Mean vs. Median: A runner friend posted this last night in that social media space which must not be named: “Just read that Americans average 4000 calories per day. Mind boggled. Also really want to know the standard deviation.”
The immediate responses were mostly on the order of OMG THE JUNK-FOOD-SWALLOWING AMERICAN FATTIES. So, I countered with “This could be a right-skewed distribution, in which case the average is greater than the median.” In plain English, this means that if there are a lot of Americans who eat, say, a reasonable 2000-to-3000-calorie-per-day diet and there are fewer who eat 4000 to 6000 calories per day, the average number of calories consumed will work out to around 4000, but a lot more people are eating fewer calories. If you still don’t get it, read this. “Typical” or “average” numbers can only be trusted from bell/symmetrical curves. Furthermore, the standard deviation will tell you something in the case of a skewed distribution, but not a lot.
Naturally, my comment was glossed over and there were more responses on the order of OH THE HORRORS OF OBESITY AND THE AMERICAN FAST FOOD INDUSTRY. This one was my favorite: “I see the way a lot of ‘average’ eaters eat. It’s not good. Not good at all.” Oh, sweet mother of statistics. I had to reply. “It’s not about what average eaters consume, but the average calories consumed by this population sample. Again, the average without a mode and median, i.e. whether or not the distribution is a bell curve, is pretty pointless. Sorry, how statistics are presented in the media [and understood by the public] is a bit of a peeve of mine.”
The next time someone gives you a mean/average number to make you think it’s typical, ask for the mode and median as well.
Risk vs. Uncertainty: Both of the terms reference unknown outcomes, but there is a difference between risk and uncertainty. Please don’t use them interchangeably. If you’re uncertain whether something will succeed or not, that is a risk, not an uncertainty, i.e. you risk failure. Risk is “a set of possibilities each with quantified probabilities and quantified losses.” If you are out driving today, the risk you take is getting in an accident. There is no uncertainty involved here – you always run the risk of an accident when in a moving vehicle, a flood during rainy or hurricane season, the failure of an oil and gas well, a broken heart if in a romantic relationship, etc. Uncertainty is then used to describe the range of outcomes, i.e. How Badly? Will you be in a simple fender bender or will you be killed? Will your house flood by 0.2 inches or 20 feet? Will your failed well release 2 gallons of oil or 2 billion gallons? Will you get over your breakup in two days or be wounded forever? (Who knows? That’s where Bayes comes in. What, you don’t think the a priori probability distribution of your reaction to being dumped can be calculated?)

● To-do list
[A] In the statistics post, how many calories per day did the runner friend read that Americans average?
[B] Render the part of the listing that opens with the line containing "green rectangle: moved 2 px left, 5 px down" and closes with the line containing "yellow arrow: rotated 24 degrees clockwise" as a Markdown table with the columns Number and Record line, one row per line, blank lines left out.

● Records for the exercise
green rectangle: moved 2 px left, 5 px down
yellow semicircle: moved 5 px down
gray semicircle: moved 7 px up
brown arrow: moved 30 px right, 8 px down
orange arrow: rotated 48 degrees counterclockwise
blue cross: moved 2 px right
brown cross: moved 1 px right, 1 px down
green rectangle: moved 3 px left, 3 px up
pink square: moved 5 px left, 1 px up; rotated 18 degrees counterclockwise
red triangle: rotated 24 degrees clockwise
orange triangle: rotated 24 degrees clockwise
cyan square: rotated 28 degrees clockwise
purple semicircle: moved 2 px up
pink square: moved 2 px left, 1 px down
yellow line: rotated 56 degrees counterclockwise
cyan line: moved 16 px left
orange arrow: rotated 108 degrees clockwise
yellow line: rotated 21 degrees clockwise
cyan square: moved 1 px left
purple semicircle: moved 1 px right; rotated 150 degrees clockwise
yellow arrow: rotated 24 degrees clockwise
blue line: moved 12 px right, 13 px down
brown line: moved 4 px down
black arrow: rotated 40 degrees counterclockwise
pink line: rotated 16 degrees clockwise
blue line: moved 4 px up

---

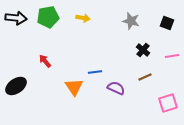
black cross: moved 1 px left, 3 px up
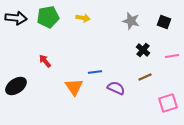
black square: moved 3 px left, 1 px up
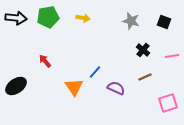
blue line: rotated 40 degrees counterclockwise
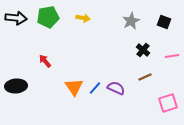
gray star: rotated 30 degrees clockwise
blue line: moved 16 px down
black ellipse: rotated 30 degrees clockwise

● Solutions below
[A] 4000 calories per day.

[B]
| Number | Record line |
|---|---|
| 1 | green rectangle: moved 2 px left, 5 px down |
| 2 | yellow semicircle: moved 5 px down |
| 3 | gray semicircle: moved 7 px up |
| 4 | brown arrow: moved 30 px right, 8 px down |
| 5 | orange arrow: rotated 48 degrees counterclockwise |
| 6 | blue cross: moved 2 px right |
| 7 | brown cross: moved 1 px right, 1 px down |
| 8 | green rectangle: moved 3 px left, 3 px up |
| 9 | pink square: moved 5 px left, 1 px up; rotated 18 degrees counterclockwise |
| 10 | red triangle: rotated 24 degrees clockwise |
| 11 | orange triangle: rotated 24 degrees clockwise |
| 12 | cyan square: rotated 28 degrees clockwise |
| 13 | purple semicircle: moved 2 px up |
| 14 | pink square: moved 2 px left, 1 px down |
| 15 | yellow line: rotated 56 degrees counterclockwise |
| 16 | cyan line: moved 16 px left |
| 17 | orange arrow: rotated 108 degrees clockwise |
| 18 | yellow line: rotated 21 degrees clockwise |
| 19 | cyan square: moved 1 px left |
| 20 | purple semicircle: moved 1 px right; rotated 150 degrees clockwise |
| 21 | yellow arrow: rotated 24 degrees clockwise |